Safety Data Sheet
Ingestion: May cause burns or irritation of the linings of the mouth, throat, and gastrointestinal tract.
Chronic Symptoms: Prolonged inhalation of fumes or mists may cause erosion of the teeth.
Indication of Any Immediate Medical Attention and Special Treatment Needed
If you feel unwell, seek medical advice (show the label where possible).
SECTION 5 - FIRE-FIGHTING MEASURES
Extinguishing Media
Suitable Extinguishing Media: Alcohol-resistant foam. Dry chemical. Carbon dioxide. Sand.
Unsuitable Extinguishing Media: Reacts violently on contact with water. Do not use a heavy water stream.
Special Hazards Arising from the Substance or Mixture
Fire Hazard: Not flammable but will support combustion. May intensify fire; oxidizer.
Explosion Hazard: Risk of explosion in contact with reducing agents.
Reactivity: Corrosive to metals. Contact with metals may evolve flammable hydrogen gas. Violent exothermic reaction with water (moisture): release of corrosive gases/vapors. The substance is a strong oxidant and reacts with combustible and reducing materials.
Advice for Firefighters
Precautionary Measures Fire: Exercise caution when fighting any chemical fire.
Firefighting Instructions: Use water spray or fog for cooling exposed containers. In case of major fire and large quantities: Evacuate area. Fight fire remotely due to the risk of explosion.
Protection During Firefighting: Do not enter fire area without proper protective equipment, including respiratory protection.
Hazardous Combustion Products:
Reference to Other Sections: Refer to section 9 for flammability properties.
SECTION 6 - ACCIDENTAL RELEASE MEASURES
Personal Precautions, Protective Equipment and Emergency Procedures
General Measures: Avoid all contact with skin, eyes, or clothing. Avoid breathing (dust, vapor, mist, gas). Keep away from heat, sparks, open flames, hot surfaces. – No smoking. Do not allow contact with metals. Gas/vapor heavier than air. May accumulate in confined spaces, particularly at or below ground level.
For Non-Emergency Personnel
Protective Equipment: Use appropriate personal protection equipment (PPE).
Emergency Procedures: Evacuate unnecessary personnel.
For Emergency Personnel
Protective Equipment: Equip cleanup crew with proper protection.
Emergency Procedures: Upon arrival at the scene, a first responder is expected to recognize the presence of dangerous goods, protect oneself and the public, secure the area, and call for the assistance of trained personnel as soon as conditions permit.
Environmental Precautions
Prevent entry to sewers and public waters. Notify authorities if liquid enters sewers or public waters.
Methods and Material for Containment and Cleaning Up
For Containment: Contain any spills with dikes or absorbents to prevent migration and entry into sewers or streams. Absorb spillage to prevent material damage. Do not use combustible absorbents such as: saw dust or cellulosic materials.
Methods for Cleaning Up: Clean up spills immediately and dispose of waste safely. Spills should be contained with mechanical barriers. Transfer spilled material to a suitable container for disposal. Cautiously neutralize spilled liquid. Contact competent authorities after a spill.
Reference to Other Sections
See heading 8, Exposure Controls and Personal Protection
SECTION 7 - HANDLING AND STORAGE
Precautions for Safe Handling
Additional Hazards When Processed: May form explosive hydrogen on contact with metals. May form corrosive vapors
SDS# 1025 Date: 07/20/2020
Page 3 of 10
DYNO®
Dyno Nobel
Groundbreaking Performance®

= = = =

The answer must be a single number: how many lines above contain the word "Cleaning".

## Exercise answer
2